TV Line: Outlander Star Breaks Down Jamie’s Confession, AKA ‘The Biggest Departure We Made This Season’

“That’s probably the biggest departure we made this season,” star Caitriona Balfe tells TVLine, explaining that the writers’ choice to change the timing of events was because “they felt that maybe it wasn’t believable that Jamie wouldn’t tell her everything.” For what it’s worth, she approves of the switch. “I think it fits very well in that scene where Claire is sharing about Brianna, that Jamie would at that point want to share that he has a son,” she says. “It ended up working very beautifully in that scene. It becomes about the children, their legachy and what they’ve created in this world.”
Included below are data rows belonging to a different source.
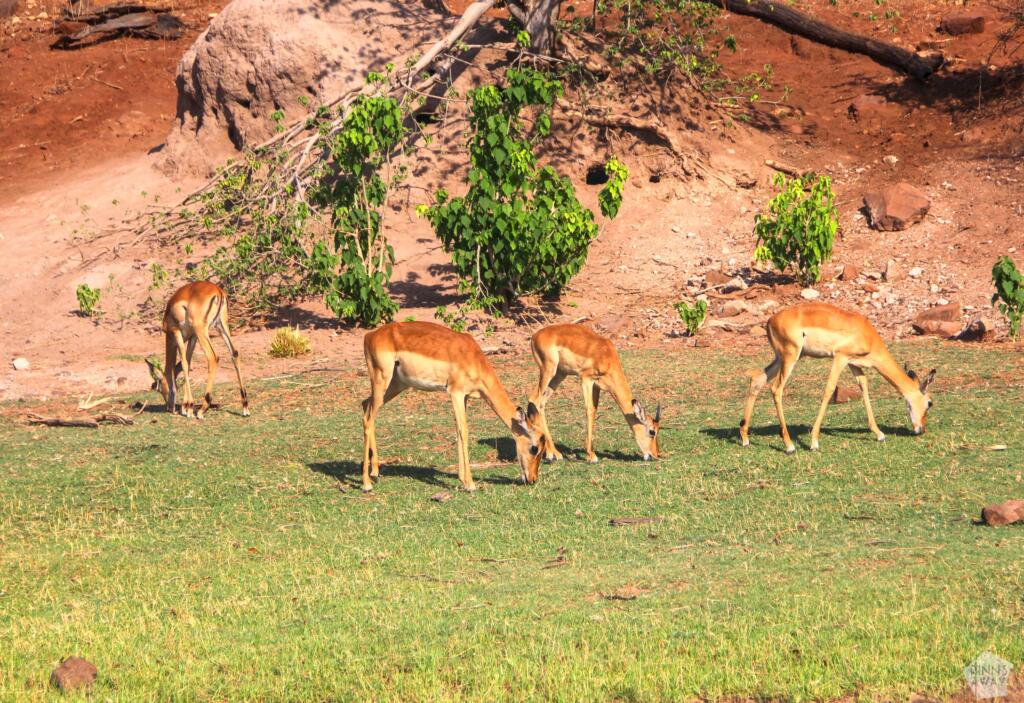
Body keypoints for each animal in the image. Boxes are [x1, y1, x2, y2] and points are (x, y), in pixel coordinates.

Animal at [145, 281, 249, 419]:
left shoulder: (176, 333)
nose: (169, 408)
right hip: (221, 326)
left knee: (213, 357)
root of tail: (218, 291)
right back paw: (245, 407)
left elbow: (184, 363)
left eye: (158, 387)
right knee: (235, 353)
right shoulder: (192, 337)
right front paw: (185, 407)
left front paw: (188, 407)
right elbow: (188, 363)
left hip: (201, 329)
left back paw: (202, 410)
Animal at [361, 321, 546, 493]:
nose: (532, 479)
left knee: (365, 405)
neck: (473, 357)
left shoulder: (465, 398)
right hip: (382, 380)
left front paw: (462, 479)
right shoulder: (456, 393)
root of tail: (369, 335)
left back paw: (375, 473)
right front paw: (470, 484)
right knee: (368, 418)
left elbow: (458, 431)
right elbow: (464, 432)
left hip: (395, 385)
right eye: (534, 448)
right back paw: (366, 484)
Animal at [529, 324, 661, 463]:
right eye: (652, 431)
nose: (655, 455)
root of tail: (535, 336)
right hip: (548, 371)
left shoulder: (597, 387)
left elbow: (594, 411)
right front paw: (592, 456)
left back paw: (553, 454)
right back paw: (551, 454)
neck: (606, 355)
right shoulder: (586, 379)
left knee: (541, 403)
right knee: (535, 400)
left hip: (559, 374)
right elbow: (589, 410)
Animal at [740, 303, 935, 453]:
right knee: (776, 389)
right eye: (929, 403)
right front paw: (814, 443)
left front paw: (879, 434)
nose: (921, 429)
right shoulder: (840, 357)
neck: (866, 334)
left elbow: (864, 387)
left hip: (782, 358)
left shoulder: (854, 363)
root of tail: (770, 321)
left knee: (757, 380)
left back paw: (745, 438)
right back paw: (789, 446)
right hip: (790, 357)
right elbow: (830, 389)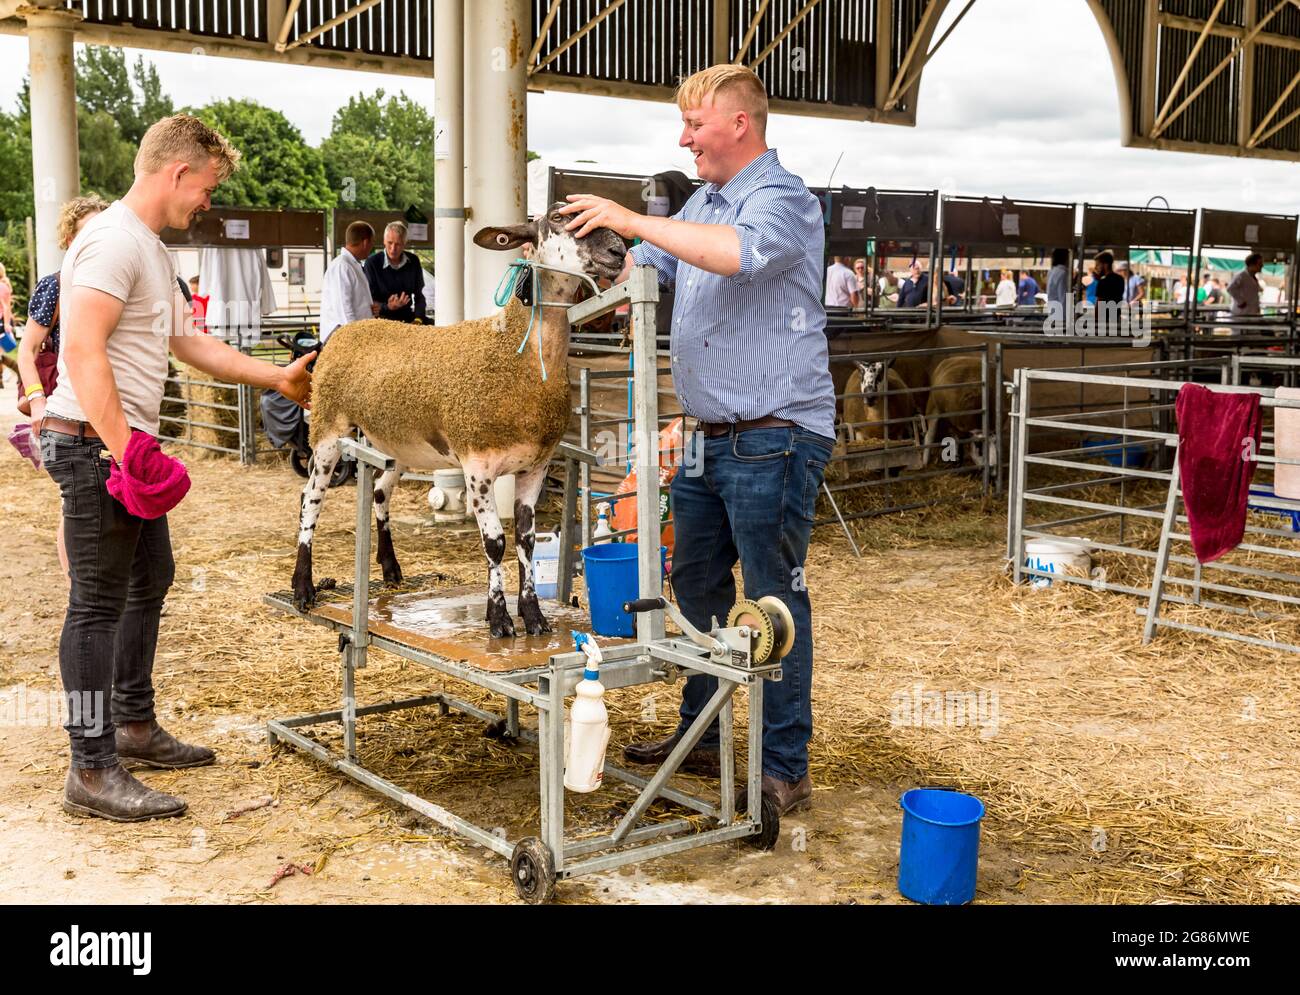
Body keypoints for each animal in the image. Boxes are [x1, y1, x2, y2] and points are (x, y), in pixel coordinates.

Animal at [292, 204, 626, 637]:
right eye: (557, 218)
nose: (618, 250)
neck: (516, 354)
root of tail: (348, 330)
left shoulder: (535, 466)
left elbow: (526, 540)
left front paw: (533, 616)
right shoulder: (477, 466)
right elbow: (496, 543)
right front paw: (499, 618)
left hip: (396, 443)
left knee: (380, 491)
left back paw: (391, 569)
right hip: (328, 428)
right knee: (310, 499)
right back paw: (303, 587)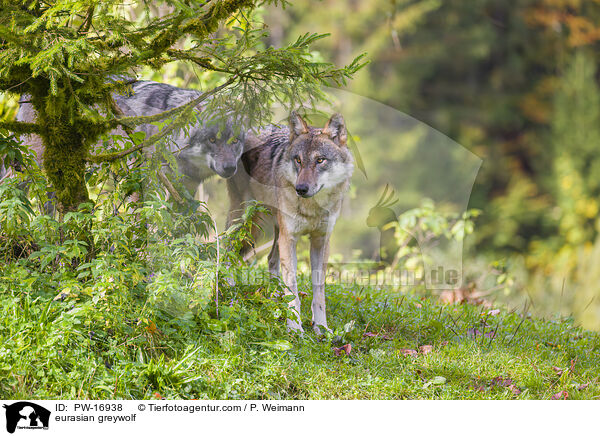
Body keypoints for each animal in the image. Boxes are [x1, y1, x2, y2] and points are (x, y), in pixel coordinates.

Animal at [227, 110, 354, 332]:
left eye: (320, 160)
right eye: (298, 160)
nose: (300, 188)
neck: (313, 208)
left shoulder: (321, 241)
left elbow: (319, 290)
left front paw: (321, 328)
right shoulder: (290, 239)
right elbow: (293, 287)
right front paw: (295, 328)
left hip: (276, 230)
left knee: (271, 259)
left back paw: (274, 297)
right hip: (246, 220)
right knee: (224, 247)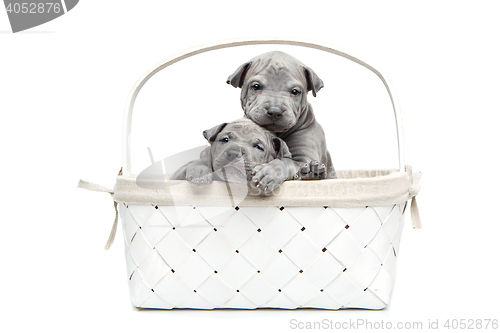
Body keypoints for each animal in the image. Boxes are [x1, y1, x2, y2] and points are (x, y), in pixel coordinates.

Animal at [228, 52, 338, 192]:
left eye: (295, 91)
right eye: (256, 86)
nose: (275, 111)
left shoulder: (302, 159)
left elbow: (286, 162)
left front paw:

She adds that she and co-star Sam Heughan asked the writers early on to amplify the discussion of Brianna and William to include the Frasers’ other child. “I was like, ‘Can we please put in just even the tiniest thing about Faith?’,” she recalls. “Because I think anyone who has lost a child or had a miscarriage or anything like that, it’s something they would never forget and that is still part of this family.”

Source:
Entertainment Weekly, Hollywood Reporter, IndieWire, SYFY Wire, TV Line

  • JoAnn Stirton

    I get the impression that people in the entertainment field do see things differently than the average person. Outlander is a great TV show, episode 306 was just great only, I saw it as Bree was put aside, she was less than Willie and Faith. The rush to share the Willie news needed a pause/ kneeling to Claire something before the Willie confession. Faith got the kneeling, Willie got the praise, Bree got the rush. I feel hurt for this character. And where is that kiss? I really hope the writers can make this right in season 4.